▸ **WHAT TO PRODUCE**
An exact copy of the data is needed, but without any of its images.

▸ **DATASET EXTRACT**
============================================================

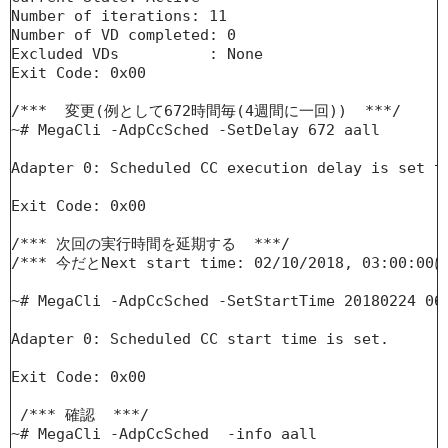
Number of iterations: 11

Number of VD completed: 0

Excluded VDs          : None

Exit Code: 0x00

/***  変更(例として672時間毎(4週間に一回))  ***/

~# MegaCli -AdpCcSched -SetDelay 672 aall

Adapter 0: Scheduled CC execution delay is set to
Exit Code: 0x00

/*** 次回の実行時間を延期する  ***/

/*** 今だとNext start time: 02/10/2018, 03:00
~# MegaCli -AdpCcSched -SetStartTime 20180224 06 
Adapter 0: Scheduled CC start time is set.

Exit Code: 0x00

 /*** 確認  ***/

~# MegaCli -AdpCcSched  -info aall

============================================================

▸ **ANSWER SPACE**
Number of iterations: 11

Number of VD completed: 0

Excluded VDs          : None

Exit Code: 0x00

/***  変更(例として672時間毎(4週間に一回))  ***/

~# MegaCli -AdpCcSched -SetDelay 672 aall

Adapter 0: Scheduled CC execution delay is set to
Exit Code: 0x00

/*** 次回の実行時間を延期する  ***/

/*** 今だとNext start time: 02/10/2018, 03:00
~# MegaCli -AdpCcSched -SetStartTime 20180224 06 
Adapter 0: Scheduled CC start time is set.

Exit Code: 0x00

 /*** 確認  ***/

~# MegaCli -AdpCcSched  -info aall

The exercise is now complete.